Come le è venuto in mente di utilizzare Thomas De Quincey?
«De Quincey era convinto che noi possiamo essere controllati da pensieri ed emozioni che non sappiamo di avere. Mi sono chiesto se avesse anticipato Freud, perché fu l'inglese a coniare la parola “subconscio” e ad anticipare Freud di una settantina d'anni. Inoltre, fu De Quincey a inventare il thriller moderno, ispirando Edgar Allan Poe, che a sua volta ispirò sir Arthur Conan Doyle. Non ho resistito alla tentazione di farne il protagonista principale di un giallo/thriller di ambientazione vittoriana».

Com'è nato il personaggio di Rambo?
«Sono cresciuto in Canada. Nel '66 mi sono trasferito negli Stati Uniti per studiare letteratura americana alla Pennsylvania State University. Non sapevo nulla del Vietnam (di cui non si parlava sulla stampa canadese), per cui è stata una sorpresa scoprire che i miei compagni studenti erano angosciati dall'idea di essere arruolati a forza per andare a combattere in Vietnam. Nel '67, durante la Convention del partito democratico, scoppiarono violente proteste a Chicago contro la guerra del Vietnam. Nel '68 ci furono centinaia di disordini in varie città americane. Iniziai a pensare che gli Stati Uniti sarebbero precipitati in una guerra civile e decisi di scrivere Rambo, un romanzo in cui un veterano del Vietnam torna a casa, profondamente turbato dalle esperienze della guerra. Quando un agente di polizia arresta Rambo per il suo aspetto trasandato, tutto il risentimento che la guerra ha scatenato in lui viene a galla. Scoppia una piccola guerra civile. Il romanzo è un'allegoria degli elementi di divisione che in quegli anni lacerarono gli Stati Uniti. Nel film sono state cambiate molte cose, a partire dal finale, dove Rambo doveva morire sotto i colpi dell'uomo che lo aveva addestrato e creato. Ma la casa di produzione decise di farlo vivere perché gli spettatori delle proiezioni-test si erano schierati tutti dalla sua parte. Credo si tratti di un film ben fatto».
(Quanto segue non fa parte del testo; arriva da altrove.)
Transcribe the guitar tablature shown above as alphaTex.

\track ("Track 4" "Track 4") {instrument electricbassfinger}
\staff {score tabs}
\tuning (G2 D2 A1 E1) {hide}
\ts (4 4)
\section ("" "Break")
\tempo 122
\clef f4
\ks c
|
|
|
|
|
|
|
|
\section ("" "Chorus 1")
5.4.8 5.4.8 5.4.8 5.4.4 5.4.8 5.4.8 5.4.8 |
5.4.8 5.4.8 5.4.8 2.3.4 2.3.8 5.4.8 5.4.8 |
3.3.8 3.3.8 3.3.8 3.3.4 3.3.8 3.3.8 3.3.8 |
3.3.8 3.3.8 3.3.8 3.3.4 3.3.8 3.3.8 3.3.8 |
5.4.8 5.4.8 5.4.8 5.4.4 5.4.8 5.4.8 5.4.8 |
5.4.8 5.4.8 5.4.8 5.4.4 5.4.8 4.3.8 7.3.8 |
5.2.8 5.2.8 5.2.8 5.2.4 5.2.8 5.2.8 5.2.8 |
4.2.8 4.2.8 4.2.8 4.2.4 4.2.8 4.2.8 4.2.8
Se Rambo lo scrivesse oggi, come sarebbe?
«Oggi non potrei scrivere Rambo perché il romanzo e il film hanno cambiato la storia. Le spiego come. Negli Stati Uniti le persone contrarie alla guerra criticavano i veterani del Vietnam e non i politici che quella guerra l'avevano voluta. I soldati ricevevano sputi e venivano vilipesi. Grazie a Rambo, la gente imparò a fare una distinzione e a criticare i politici, non i soldati, che avevano giurato di servire la patria. Oggi non c'è nulla di simile alle condizioni violente che lacerarono l'America tra il '68 e il '72. Senza quell'acredine, oggi non si potrebbe scrivere quella storia».

Ha mai pensato che l'idea di un soldato americano indistruttibile avrebbe finito per essere l'icona del militarismo, più che una riflessione sugli orrori della guerra?
«Rambo è un romanzo apertamente pacifista che drammatizza il costo del combattimento, malgrado il secondo e terzo film rendano il personaggio una sorta di caricatura che, con il senno di poi, non piacque nemmeno a Sylvester Stallone. Ma ogni cosa ha due facce e a me viene in mente quello che mi disse una giornalista polacca durante un mio giro di promozione nel suo Paese: negli anni di Solidarnosc (a cavallo tra gli '80 e '90), i manifestanti polacchi vedevano i film di Rambo (che erano proibiti) e poi si vestivano come il protagonista dei film prima di scendere in strada e protestare contro i militari. Da adolescente, quella giornalista era scesa in piazza. Fu l'inizio del crollo dell'Unione Sovietica e quella donna era convinta che Rambo avesse giocato un piccolo ruolo nella fine dell'Urss.

Dunque, è pure possibile che il tono militarista di quel secondo e terzo film abbia avuto un effetto positivo».